[PROBLEMS AND TASKS]
A. From the options trading article below, extract everything from "For many people, options" down to "trading in 1972.".
B. Answer these questions using the options trading article below.
(i) Which part of the Options Series is this article?
(ii) What short answer does the article give to whether options trading will be banned?
(iii) In what year did options and futures begin officially trading?

[SOURCE TEXT]
"""
This is part five of the Options Series.  In this article, we will answer the question of Will Options Trading be Banned?

For many people, options trading is a strange and mysterious investment practice.  The myths surrounding it often lead people to ask whether options trading will be banned or is it illegal?

The short answer is NO!  Options are a legal financial instrument that many use for a number of different purposes: as protection against expected moves in an underlying instrument such as a stock; as a way to use leverage to control more of a stock than you want to buy outright; as a way to use your existing investments to earn additional cash; and many other uses.

Options and futures contracts did not originate on Wall Street at all.  These instruments trace their roots back hundreds of years – long before they began officially trading in 1972.
"""
[DATA PROVIDED]
"""
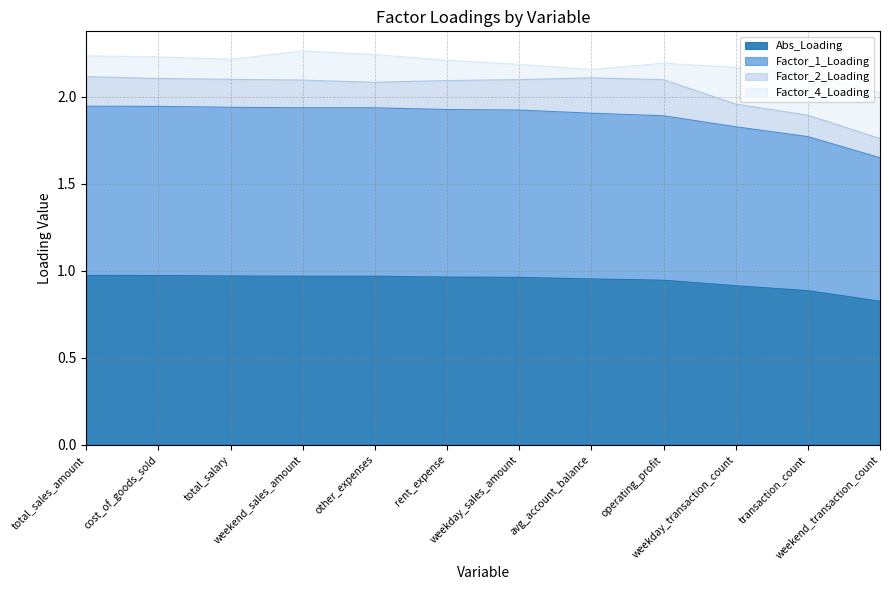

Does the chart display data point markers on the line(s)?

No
"""
[RESPONSES]
A.
For many people, options trading is a strange and mysterious investment practice.  The myths surrounding it often lead people to ask whether options trading will be banned or is it illegal?

The short answer is NO!  Options are a legal financial instrument that many use for a number of different purposes: as protection against expected moves in an underlying instrument such as a stock; as a way to use leverage to control more of a stock than you want to buy outright; as a way to use your existing investments to earn additional cash; and many other uses.

Options and futures contracts did not originate on Wall Street at all.  These instruments trace their roots back hundreds of years – long before they began officially trading in 1972.

B.
(i) Part five.
(ii) No.
(iii) 1972.